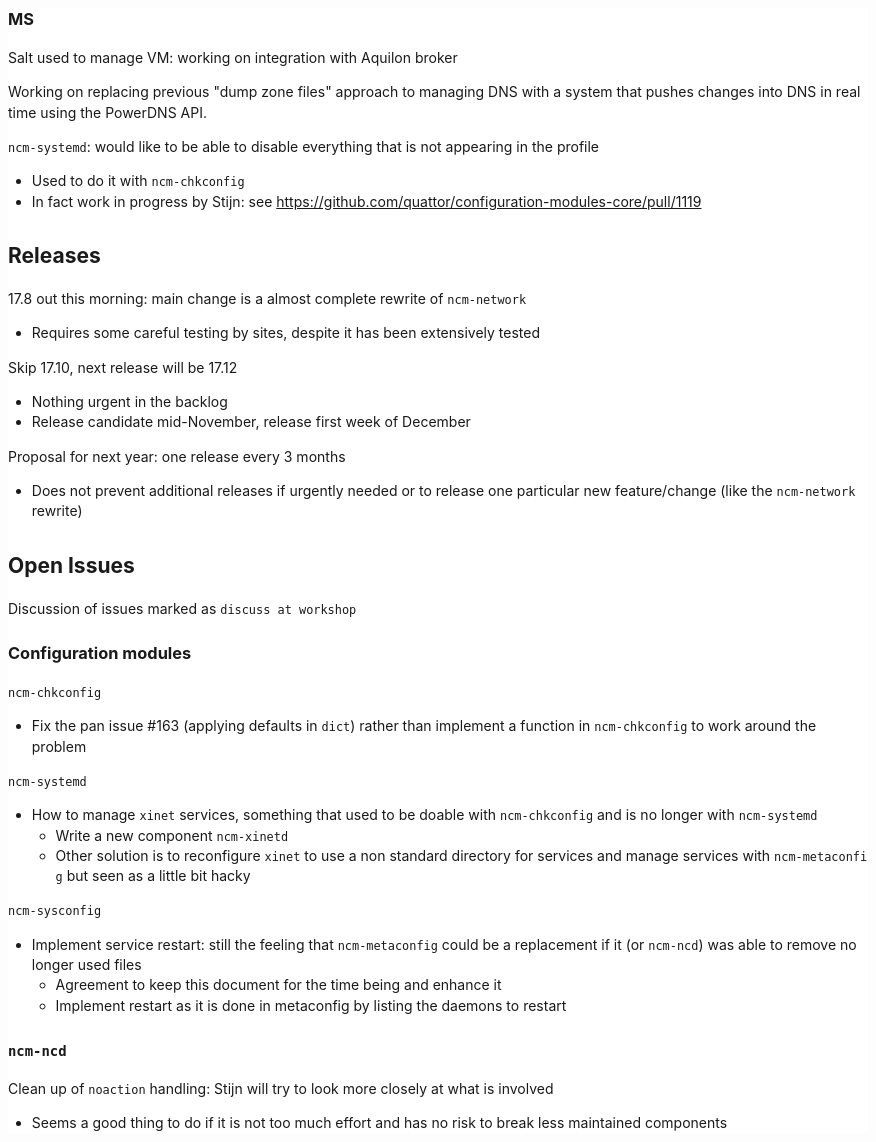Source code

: 
### MS

Salt used to manage VM: working on integration with Aquilon broker

Working on replacing previous "dump zone files" approach to managing DNS with a system that pushes changes into DNS in real time using the PowerDNS API.

`ncm-systemd`: would like to be able to disable everything that is not appearing in the
profile
* Used to do it with `ncm-chkconfig`
* In fact work in progress by Stijn: see https://github.com/quattor/configuration-modules-core/pull/1119


## Releases

17.8 out this morning: main change is a almost complete rewrite of `ncm-network`
* Requires some careful testing by sites, despite it has been extensively tested

Skip 17.10, next release will be 17.12
* Nothing urgent in the backlog
* Release candidate mid-November, release first week of December

Proposal for next year: one release every 3 months
* Does not prevent additional releases if urgently needed or to release one particular
  new feature/change (like the `ncm-network` rewrite)

## Open Issues

Discussion of issues marked as `discuss at workshop`

### Configuration modules

`ncm-chkconfig`
* Fix the pan issue #163 (applying defaults in `dict`) rather than implement a function
  in `ncm-chkconfig` to work around the problem

`ncm-systemd`
* How to manage `xinet` services, something that used to be doable with `ncm-chkconfig`
  and is no longer with `ncm-systemd`
  * Write a new component `ncm-xinetd`
  * Other solution is to reconfigure `xinet` to use a non standard directory for services and manage services with `ncm-metaconfig` but seen as a little bit hacky

`ncm-sysconfig`
* Implement service restart: still the feeling that `ncm-metaconfig` could be a replacement
  if it (or `ncm-ncd`) was able to remove no longer used files
  * Agreement to keep this document for the time being and enhance it
  * Implement restart as it is done in metaconfig by listing the daemons to restart

### `ncm-ncd`

Clean up of `noaction` handling: Stijn will try to look more closely at what is involved
* Seems a good thing to do if it is not too much effort and has no risk to break less
  maintained components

> [Directions for this task]: Word for word, restate the line with "## Open Issues" and all remaining lines of the material, stopping only at the final line.

> [Solution to the exercise]:
## Open Issues

Discussion of issues marked as `discuss at workshop`

### Configuration modules

`ncm-chkconfig`
* Fix the pan issue #163 (applying defaults in `dict`) rather than implement a function
  in `ncm-chkconfig` to work around the problem

`ncm-systemd`
* How to manage `xinet` services, something that used to be doable with `ncm-chkconfig`
  and is no longer with `ncm-systemd`
  * Write a new component `ncm-xinetd`
  * Other solution is to reconfigure `xinet` to use a non standard directory for services and manage services with `ncm-metaconfig` but seen as a little bit hacky

`ncm-sysconfig`
* Implement service restart: still the feeling that `ncm-metaconfig` could be a replacement
  if it (or `ncm-ncd`) was able to remove no longer used files
  * Agreement to keep this document for the time being and enhance it
  * Implement restart as it is done in metaconfig by listing the daemons to restart

### `ncm-ncd`

Clean up of `noaction` handling: Stijn will try to look more closely at what is involved
* Seems a good thing to do if it is not too much effort and has no risk to break less
  maintained components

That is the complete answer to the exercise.